Online tutoring service Zuoyebang was fined 2.5 million yuan for misleading pricing and advertising. Amid the flurry of reprimands, Hello, a bike-share operator, put its New York IPO on hold.
"The tightening regulations, the heavy fines, and also the harsh rhetoric from Beijing, clearly have created uncertainty in the short term and can be quite spooky for financial markets," said Hu, speaking before the Didi IPO.
"[But] some companies... are getting so big and so powerful that I do think it is a legitimate case for the government to look into the tech sector, whether there is abuse of market power, anti-competitive behavior, misuse of consumer data, [or] violations of privacy," he said. "All those are legitimate concerns."
Despite the setbacks with Primavera's investees, which also include video app Kuaishou, Ant rival Lufax Holding, artificial intelligence developer SenseTime and electric carmakers Xpeng and Nio, Hu said, "In the long term, I am very optimistic about the outlook of Chinese tech sector and the potential of innovation.
"In the long term, it [the crackdown] would make the industry more competitive, a more level playing field and more efficient. The smaller companies, new startups will have more equal opportunities to succeed and the consumers will benefit."
Aside from technology, Primavera's other main investment themes include: health care, climate action and China's urbanization and the growth of its middle class, which the company tracks via retail and consumer sector picks.
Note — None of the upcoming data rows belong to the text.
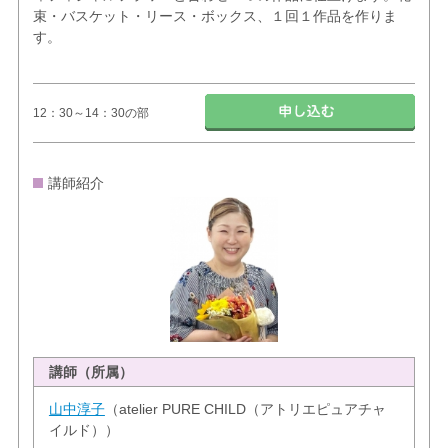
束・バスケット・リース・ボックス、１回１作品を作りま
す。
12：30～14：30の部
講師紹介
講師（所属）
山中淳子
（atelier PURE CHILD（アトリエピュアチャ
イルド））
Primavera invested $410 million in KFC operator Yum China in 2016, just ahead of its spinoff as a separate New York Stock Exchange listing by parent Yum Brands, and Hu remains on its board. More recently, his company agreed to pay British consumer products company Reckitt Benckiser Group $2.2 billion to buy the Chinese infant formula business of its Mead Johnson Nutrition subsidiary.
While Hu is skeptical whether China's move to relax its two-child policy will actually lead to a rise in births, he sees opportunity from the country's growing middle class.
"Mead Johnson is a very strong brand," he said, noting that in pre-pandemic times, Chinese would travel to Hong Kong to buy cans of its formula to take back to the mainland.
"As Chinese consumers become richer, parents are willing to spend on high-quality products for their kids," Hu said. "They are searching for quality, safety for infant brain growth and development."
Primavera plans to focus on growing Mead's distribution beyond the core cities of Shenzhen, Guangzhou, Shanghai and Beijing. "If we are smart and working hard, maybe in three or five years, we can really revitalize the brand and make it a leader in the China market," he said.
Hu is also optimistic about the outlook for Hong Kong remaining a global financial center, despite speculation a crackdown on dissent driven by the national security law imposed by Beijing could drive investors elsewhere.
While Hu said he is "sympathetic to peaceful protests," he believes the city is fortunate to have "moved on" from the outbreaks of violence, which he called "unjustified and harmful," seen at times during anti-government unrest in 2019.
"Now we have been much more stable," he said. "I'm very optimistic about Hong Kong. It is a very business friendly city -- very little regulation, low tax rate."
"We are neck-and-neck with New York for the best companies to raise capital, he added. "The city's global financial center status is basically intact, actually it has become even more important."